Мечислав действительно молчал всю дорогу до дома. Всеслав с удивлением думал, что Любава, значит, всегда говорила правду. Она действительно не ведьма, но… Какая-то мысль ускользала, и именно ее Мечислав озвучил, когда закрыл за ними дверь их горницы.
— Она не ведьма, но сознательно выдавала себя за ведьму, — не спеша произнес половчанин, глядя в глаза Всеславу. — Именно для этого и держала всегда рядом с собой пергаменты с колдовскими записями. Ты говоришь, что она меня исцелила?
— Да.
— Но неужели же ты забыл, кто еще в состоянии исцелять от неизлечимых болезней, и даже получше, чем ведьмы?
Теперь уже и Всеславу стало как-то нехорошо.
— Ага, ты понял. Есть такие христиане. И такой христианке выдавать себя за ведьму все равно, что тебе пиявку живую съесть. Так зачем же она это делала в колдовском Муромле? Зачем дружиннице князя Ярослава выдавать себя за ведьму рядом со святилищем Велеса?
— Послух князя Ярослава, — глухо произнес Всеслав и опустился на лавку. — Но Любава всегда отрицала, что она ведьма, — беспомощно добавил он, не в силах справиться ни с нахлынувшими мыслями, ни с нахлынувшими чувствами. — Это я здесь всех убедил.
— Спокойно, брательник, не ты один постарался. Чую в этом омуте кто-то серьезный рога полоскал. Давай-ка все обсудим. То-то я рвался сюда из Суждаля, да то одно задерживало, то другое, то глазки черные, то охота знатная, вот ведь…
Он сел рядом со Вселавом на лавку.
— С чего и когда ты решил, что Любава ведьма?
— Да с самой первой встречи. Я и привез ее к тебе, думая, что она ведьма. Я это и ей говорил, и не только ей.
— Ты молодец. Я ничуть не жалею, что она меня исцелила. Но что же получается? Кто-то знал, что ты считаешь ее ведьмой? И?
— Кто-то знал, что я сюда поеду, и прислал ее сюда. Он заранее рассчитал, что я всех здешних смогу убедить, что Любава колдунья. Мне поверят, что она никакого отношения к Ярославу не имеет, — четко, хотя и глухим голосом выговорил Всеслав.
— Точно.
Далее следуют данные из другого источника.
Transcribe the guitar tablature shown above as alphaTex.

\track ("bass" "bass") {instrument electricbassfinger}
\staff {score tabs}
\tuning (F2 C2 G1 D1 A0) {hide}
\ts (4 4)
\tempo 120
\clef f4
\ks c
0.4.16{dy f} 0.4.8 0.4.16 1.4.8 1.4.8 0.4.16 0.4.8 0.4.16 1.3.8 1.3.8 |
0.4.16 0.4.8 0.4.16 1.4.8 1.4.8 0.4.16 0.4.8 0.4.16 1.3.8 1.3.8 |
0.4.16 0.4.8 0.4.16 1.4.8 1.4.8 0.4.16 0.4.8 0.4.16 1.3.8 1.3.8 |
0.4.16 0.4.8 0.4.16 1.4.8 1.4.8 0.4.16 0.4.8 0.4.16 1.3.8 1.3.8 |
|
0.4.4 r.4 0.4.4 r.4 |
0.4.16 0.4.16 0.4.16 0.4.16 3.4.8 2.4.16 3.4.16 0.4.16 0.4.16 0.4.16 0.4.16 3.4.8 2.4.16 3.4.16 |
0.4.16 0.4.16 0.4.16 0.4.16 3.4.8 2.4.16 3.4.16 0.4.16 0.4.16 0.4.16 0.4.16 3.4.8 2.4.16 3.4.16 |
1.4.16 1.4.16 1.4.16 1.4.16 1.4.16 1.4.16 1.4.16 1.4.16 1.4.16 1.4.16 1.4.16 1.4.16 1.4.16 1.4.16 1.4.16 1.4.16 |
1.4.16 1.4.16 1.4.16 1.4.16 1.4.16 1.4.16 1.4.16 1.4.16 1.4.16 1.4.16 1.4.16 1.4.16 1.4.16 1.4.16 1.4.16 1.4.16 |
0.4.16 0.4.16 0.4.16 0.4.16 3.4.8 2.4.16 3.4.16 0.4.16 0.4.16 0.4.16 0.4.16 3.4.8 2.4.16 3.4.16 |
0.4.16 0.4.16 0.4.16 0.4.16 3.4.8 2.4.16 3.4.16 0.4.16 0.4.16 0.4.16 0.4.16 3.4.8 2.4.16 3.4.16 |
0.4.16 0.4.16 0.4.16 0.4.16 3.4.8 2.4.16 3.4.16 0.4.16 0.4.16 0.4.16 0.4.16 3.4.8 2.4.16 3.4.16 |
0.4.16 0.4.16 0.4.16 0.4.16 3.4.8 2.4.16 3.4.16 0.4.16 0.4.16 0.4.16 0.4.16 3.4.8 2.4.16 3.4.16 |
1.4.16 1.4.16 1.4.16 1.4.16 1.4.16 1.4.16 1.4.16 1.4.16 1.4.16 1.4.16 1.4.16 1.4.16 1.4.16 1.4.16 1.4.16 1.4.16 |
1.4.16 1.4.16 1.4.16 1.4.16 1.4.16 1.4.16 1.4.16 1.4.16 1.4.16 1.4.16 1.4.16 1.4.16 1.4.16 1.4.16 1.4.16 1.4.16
И теперь, как ты понимаешь, Ярослав знает то, что здесь на солнцеворот соберется великое множество волхвов. И в жертву принесут его дружинницу. Он же сюда мстить приедет, и что тут начнется… Каюк, в общем, всем русским волхвам. Кажется, мы это дело по большей части проиграли. Срочно нужно ноги уносить.
— Но я не хочу, чтобы ее принесли в жертву!
— Э-э-э, сильно же ты закохался, брательник дорогой. Меня она исцелила, но тебя-то дурачила.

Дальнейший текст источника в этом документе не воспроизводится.